→ **Exercise text**:
------------------------------------

LOS ANGELES, CA.- Curated by Jay Ezra Nayssan, ‘Nonmemory’ brings together seminal works by Mike Kelley and a group of seven contemporary artists – Kelly Akashi, Meriem Bennani, Beatriz Cortez, Raúl de Nieves, Olivia Erlanger, Lauren Halsey and Max Hooper Schneider – whose works all play with the role of memory as it posits our perceptions of space and place. Through a variety of media and material, the artists in this exhibition use space as the repository for dreams, fantasies, traumas and anxieties, while offering opportunities to re-imagine and recreate reality. The title of the exhibition ‘Nonmemory,’ takes direct inspiration from Kelley’s use of the term, a way of treating, reordering and representing the complex and unstable relationship between memory, space and identity.

------------------------------------

→ **Exercise A**: Revise the records from their start through the line containing "Все для сна", inclusive, replacing "SOLD OUT" with "IN STOCK" and keeping everything else the same. Leave the pictures out of your version.

------------------------------------

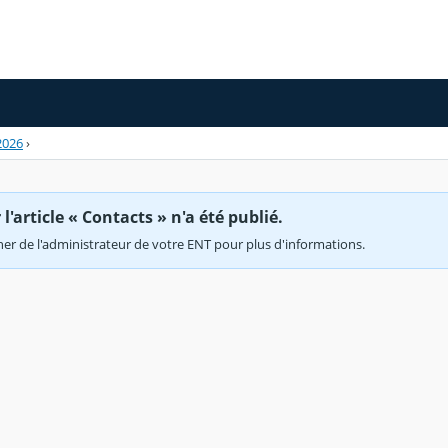
2026
›
'article « Contacts » n'a été publié.
r de l'administrateur de votre ENT pour plus d'informations.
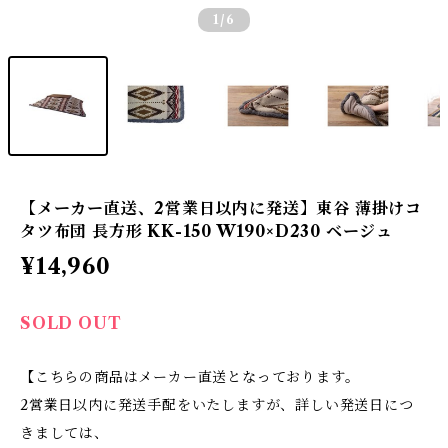
1
/6
【メーカー直送、2営業日以内に発送】東谷 薄掛けコ
タツ布団 長方形 KK-150 W190×D230 ベージュ
¥14,960
SOLD OUT
【こちらの商品はメーカー直送となっております。
2営業日以内に発送手配をいたしますが、詳しい発送日につ
きましては、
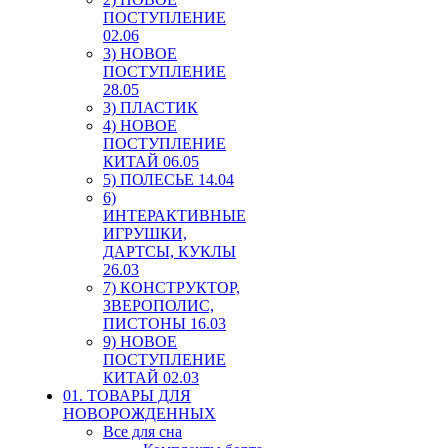
ПОСТУПЛЕНИЕ
02.06
3) НОВОЕ
ПОСТУПЛЕНИЕ
28.05
3) ПЛАСТИК
4) НОВОЕ
ПОСТУПЛЕНИЕ
КИТАЙ 06.05
5) ПОЛЕСЬЕ 14.04
6)
ИНТЕРАКТИВНЫЕ
ИГРУШКИ,
ДАРТСЫ, КУКЛЫ
26.03
7) КОНСТРУКТОР,
ЗВЕРОПОЛИС,
ПИСТОНЫ 16.03
9) НОВОЕ
ПОСТУПЛЕНИЕ
КИТАЙ 02.03
01. ТОВАРЫ ДЛЯ
НОВОРОЖДЕННЫХ
Все для сна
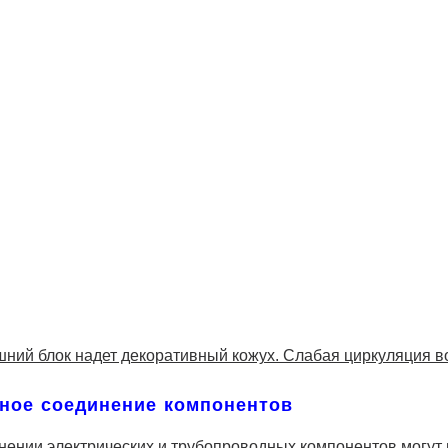
ний блок надет декоративный кожух. Слабая циркуляция в
ное соединение компонентов
нении электрических и трубопроводных компонентов могут п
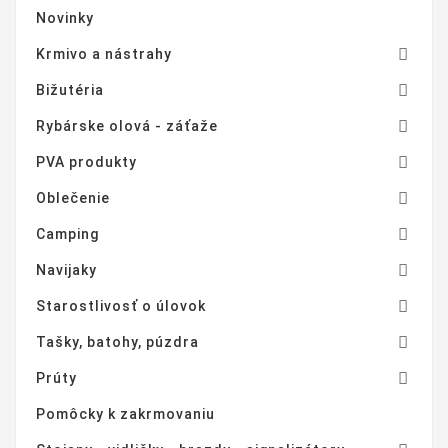
Novinky

Krmivo a nástrahy

Bižutéria

Rybárske olová - záťaže

PVA produkty

Oblečenie

Camping

Navijaky

Starostlivosť o úlovok

Tašky, batohy, púzdra

Prúty
Pomôcky k zakrmovaniu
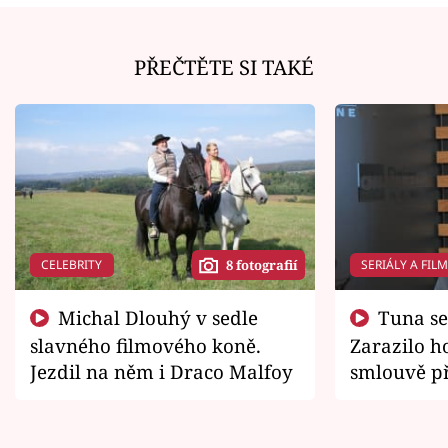
PŘEČTĚTE SI TAKÉ
CELEBRITY
SERIÁLY A FIL
8 fotografií
Michal Dlouhý v sedle
Tuna se chtěl vrátit domů.
slavného filmového koně.
Zarazilo ho
Jezdil na něm i Draco Malfoy
smlouvě př
zemřít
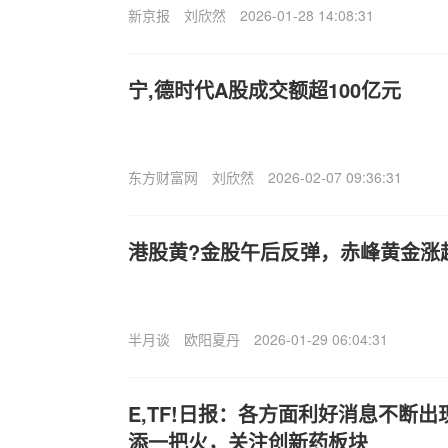
新京报
刘欣然
2026-01-28 14:08:31
宁,德时代A股成交额超100亿元
东方财富网
刘欣然
2026-02-07 09:36:31
港股黄?金股午后反弹，赤峰黄金涨
半月谈
欧阳夏丹
2026-01-29 06:04:31
E,TF!日报：各方面利好消息不断
添一把火，关注创新药板块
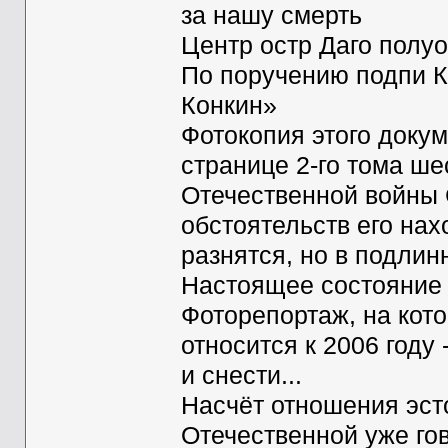
за нашу смерть
Центр остр Даго полуо
По поручению подпи К
Конкин»
Фотокопия этого доку
странице 2-го тома ш
Отечественной войны 
обстоятельств его нах
разнятся, но в подлин
Настоящее состояние 
Фоторепортаж, на кот
относится к 2006 году 
и снести...
Насчёт отношения эст
Отечественной уже гов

------------------------------------

→ **Exercise B**: Summarize the text on the 'Nonmemory' exhibition in two sentences.

→ **Exercise output A**:
2026
›
'article « Contacts » n'a été publié.
r de l'administrateur de votre ENT pour plus d'informations.
1
/6
【メーカー直送、2営業日以内に発送】東谷 薄掛けコ
タツ布団 長方形 KK-150 W190×D230 ベージュ
¥14,960
IN STOCK
【こちらの商品はメーカー直送となっております。
2営業日以内に発送手配をいたしますが、詳しい発送日につ
きましては、
ПОСТУПЛЕНИЕ
02.06
3) НОВОЕ
ПОСТУПЛЕНИЕ
28.05
3) ПЛАСТИК
4) НОВОЕ
ПОСТУПЛЕНИЕ
КИТАЙ 06.05
5) ПОЛЕСЬЕ 14.04
6)
ИНТЕРАКТИВНЫЕ
ИГРУШКИ,
ДАРТСЫ, КУКЛЫ
26.03
7) КОНСТРУКТОР,
ЗВЕРОПОЛИС,
ПИСТОНЫ 16.03
9) НОВОЕ
ПОСТУПЛЕНИЕ
КИТАЙ 02.03
01. ТОВАРЫ ДЛЯ
НОВОРОЖДЕННЫХ
Все для сна

→ **Exercise output B**: Curated by Jay Ezra Nayssan, 'Nonmemory' brings together seminal works by Mike Kelley and seven contemporary artists whose works play with the role of memory in our perceptions of space and place, using space as a repository for dreams, fantasies, traumas and anxieties. The exhibition's title comes directly from Kelley's term for treating, reordering and representing the complex, unstable relationship between memory, space and identity.